The purpose of the present chapter is to revive Constant’s theory of an extensive republic in an effort to cast light on the ways in which he endeavoured to capitalise on representative institutions in order to produce neutral governance. It begins with an examination into his theory of the ‘common interest’ as expounded in Principes, and argues that Constant understood the abrogation of the particular from the legislative process to be the key to the production of laws consistent with the rights and interests of individuals and minorities. Here, I show that Constant sought to constrain the jurisdiction of the state through establishing the advancement of the common interest – something distinct from the advancement of particular interests – as the only legitimate justification for legislative action. In this way, my findings suggest that in his efforts to constrain the jurisdiction of the state, Constant eschewed a reliance on the incorporation of absolute limitations, and instead sought to place restrictions on the type of rational that could be invoked to justify state action.

After surveying the philosophical undercurrents of his theory of modern representation, I move onto an investigation into the system of ‘l’élection sectionnaire’ as set forth in the more institutionally-focused Fragments manuscript. Here, I present the case that Constant pursued the almost paradoxical line of reasoning – one also advanced by Madison – that the representation of the particular was the key to ensuring the discontinuation of factional legislative politics. Otherwise stated, the chapter contends that Constant endeavoured to construct a constitutional system within which the claims of competing interests would be neutralised within the legislative process. In sum, I argue that Constant understood only those laws consistent with an austere conception of the common interest to be legitimate, and that he found in the idea of an extensive republic an institutional solution to the problem of mitigating the production of laws inspired by non-neutral particular interests.

Finally, the chapter explores Constant’s position on the advantages of federal government.

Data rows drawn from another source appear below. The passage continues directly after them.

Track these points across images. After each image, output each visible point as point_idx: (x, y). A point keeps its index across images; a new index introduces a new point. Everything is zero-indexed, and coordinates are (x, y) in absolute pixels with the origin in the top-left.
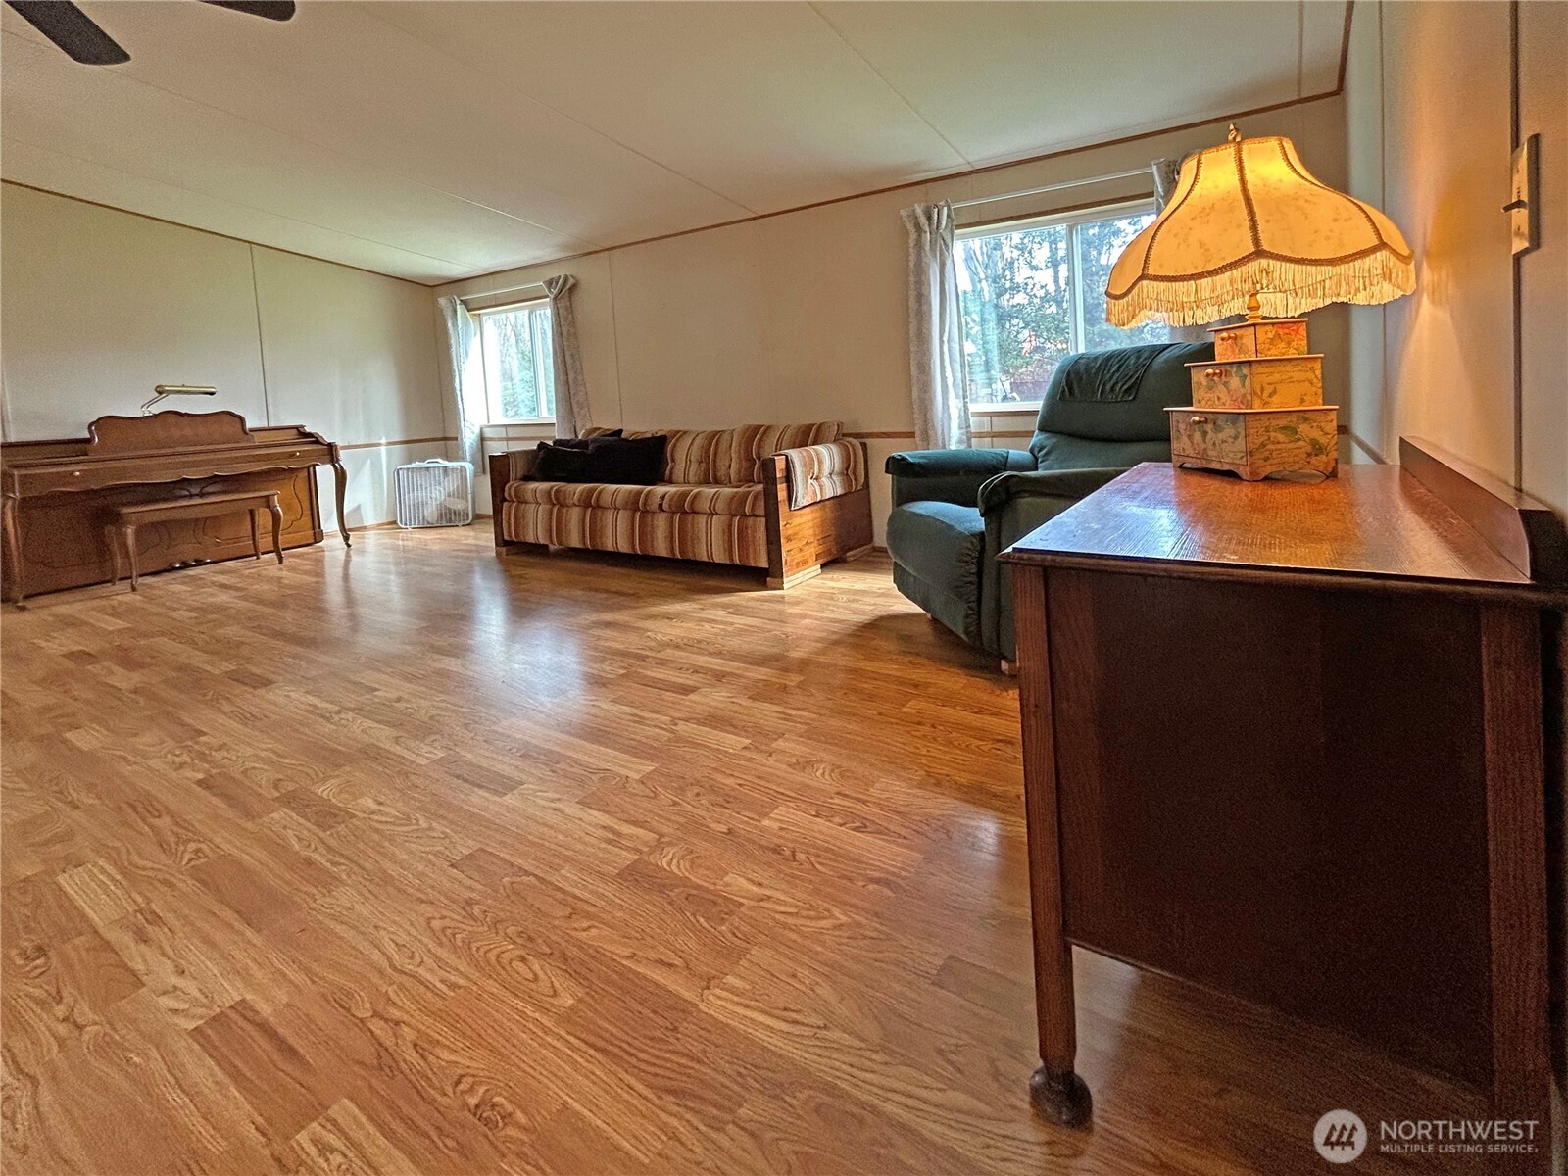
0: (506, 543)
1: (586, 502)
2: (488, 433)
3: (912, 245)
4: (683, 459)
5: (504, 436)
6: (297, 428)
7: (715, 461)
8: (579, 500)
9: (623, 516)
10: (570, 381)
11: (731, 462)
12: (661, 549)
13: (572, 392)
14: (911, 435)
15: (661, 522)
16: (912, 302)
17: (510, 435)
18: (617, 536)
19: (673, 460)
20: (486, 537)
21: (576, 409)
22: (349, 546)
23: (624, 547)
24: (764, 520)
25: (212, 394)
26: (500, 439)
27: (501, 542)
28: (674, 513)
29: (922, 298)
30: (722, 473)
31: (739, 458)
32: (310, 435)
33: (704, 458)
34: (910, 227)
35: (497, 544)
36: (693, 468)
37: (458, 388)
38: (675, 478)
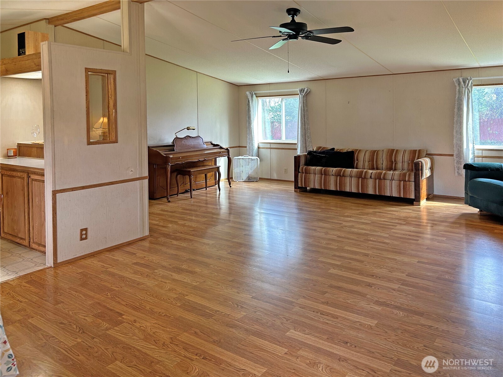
0: (299, 188)
1: (338, 175)
2: (261, 146)
3: (457, 91)
4: (362, 160)
5: (269, 147)
6: (211, 142)
7: (376, 161)
8: (335, 173)
9: (354, 180)
10: (306, 128)
11: (383, 161)
12: (370, 191)
13: (306, 132)
14: (452, 155)
15: (370, 183)
16: (456, 110)
18: (351, 186)
19: (357, 160)
20: (292, 188)
21: (307, 139)
22: (231, 187)
23: (354, 190)
24: (413, 183)
25: (194, 129)
26: (267, 148)
27: (296, 187)
28: (376, 179)
29: (460, 109)
30: (380, 166)
31: (387, 161)
32: (217, 145)
33: (371, 160)
34: (457, 84)
35: (295, 188)
36: (367, 164)
37: (252, 128)
38: (359, 166)
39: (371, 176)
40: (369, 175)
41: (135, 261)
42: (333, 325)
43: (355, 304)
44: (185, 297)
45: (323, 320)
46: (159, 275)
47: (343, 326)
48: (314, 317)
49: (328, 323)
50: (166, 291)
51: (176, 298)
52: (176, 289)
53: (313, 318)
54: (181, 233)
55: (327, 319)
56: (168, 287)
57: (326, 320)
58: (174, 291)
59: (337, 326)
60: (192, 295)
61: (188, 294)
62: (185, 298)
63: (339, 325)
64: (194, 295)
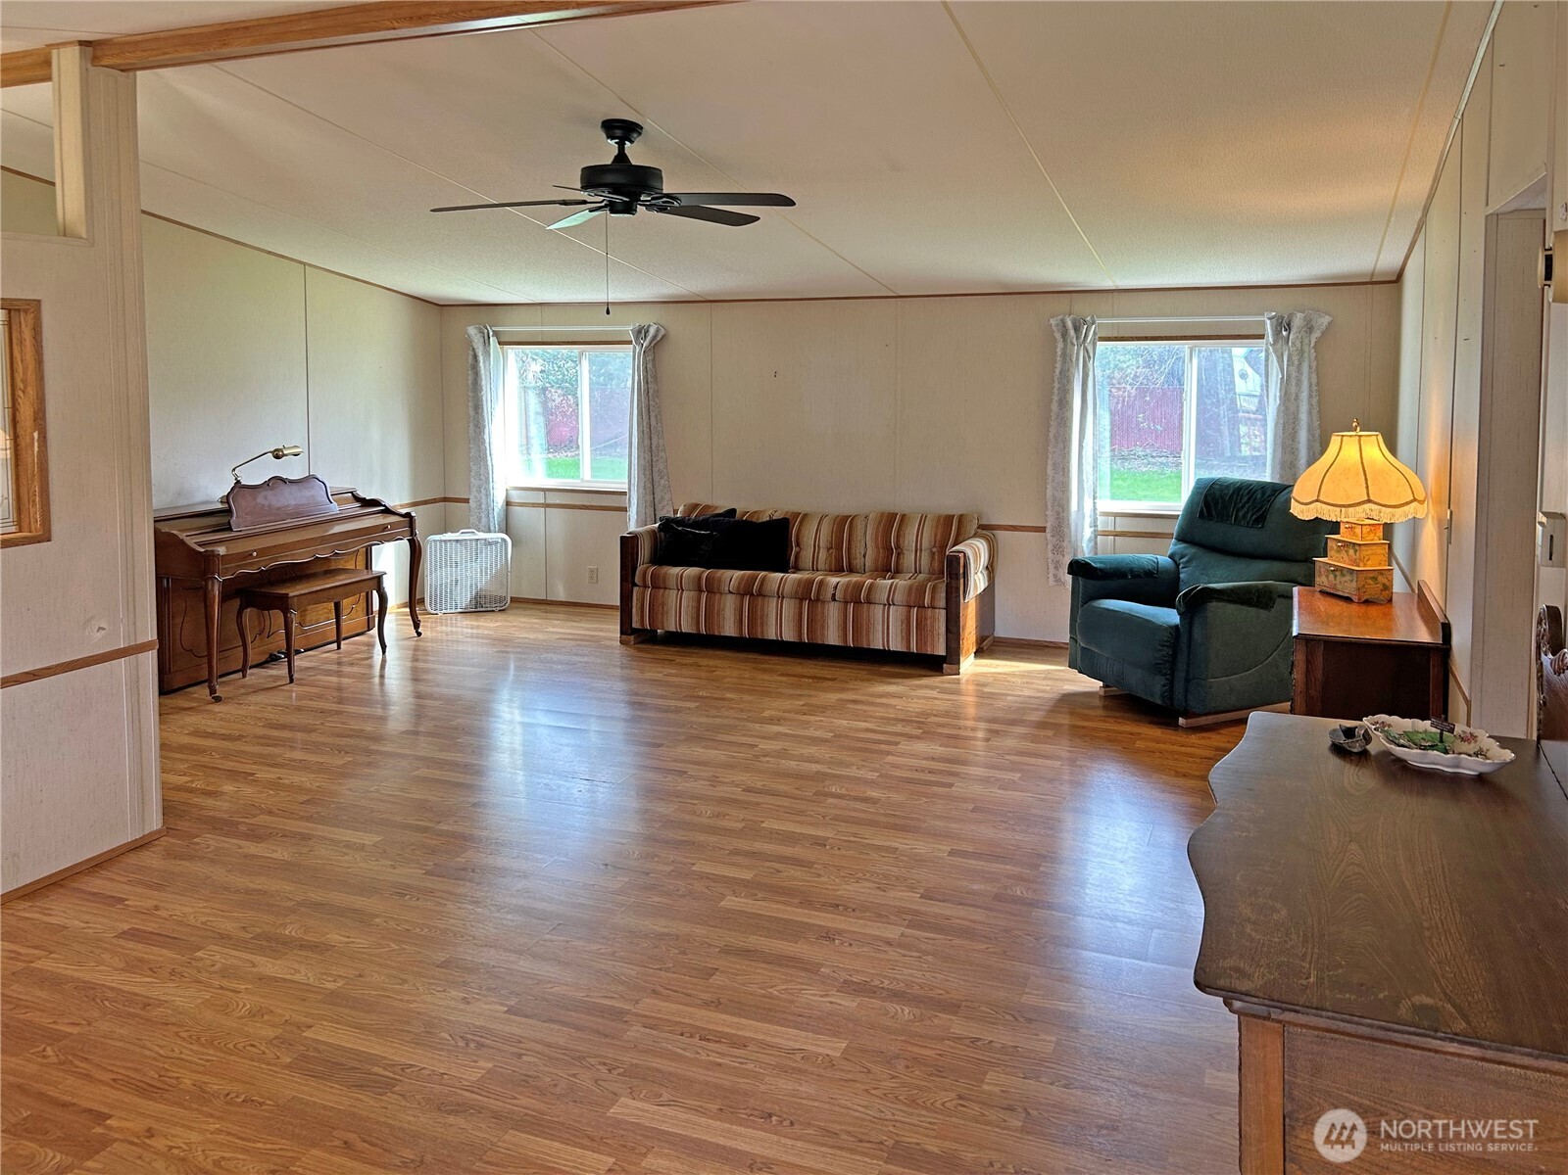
0: (635, 631)
1: (746, 591)
2: (516, 497)
3: (1059, 353)
4: (812, 542)
5: (542, 501)
6: (351, 493)
7: (849, 549)
8: (739, 587)
9: (789, 607)
10: (653, 448)
11: (866, 549)
12: (832, 638)
13: (654, 459)
14: (1043, 530)
15: (833, 613)
16: (1055, 407)
17: (549, 501)
18: (781, 623)
19: (798, 545)
20: (612, 629)
21: (656, 478)
22: (419, 634)
23: (788, 635)
24: (943, 613)
25: (296, 456)
26: (534, 505)
27: (626, 629)
28: (846, 603)
29: (1065, 403)
30: (858, 562)
31: (877, 548)
33: (836, 545)
34: (1057, 335)
35: (622, 633)
36: (823, 555)
37: (487, 441)
38: (801, 564)
39: (834, 595)
40: (830, 591)
41: (126, 927)
42: (735, 1067)
43: (789, 997)
44: (304, 1034)
45: (708, 1055)
46: (213, 965)
47: (760, 1067)
48: (682, 1052)
49: (720, 1065)
50: (242, 1018)
51: (276, 1038)
52: (272, 1008)
53: (681, 1056)
54: (270, 813)
55: (718, 1053)
56: (244, 1005)
57: (714, 1054)
58: (266, 1017)
59: (747, 1070)
60: (325, 1023)
61: (309, 1021)
62: (305, 1038)
63: (750, 1066)
64: (331, 1022)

Without delving too deeply into the Madisonian theory of federalism (something explored in considerable depth in chapter six), I make the case that even though Constant’s position was developed independently of Publius’ work in The Federalist, he, like Madison, appreciated benefits occasioned by the establishment of a federal system within which both the central authority and the constituent municipalities were each able to act on citizens directly.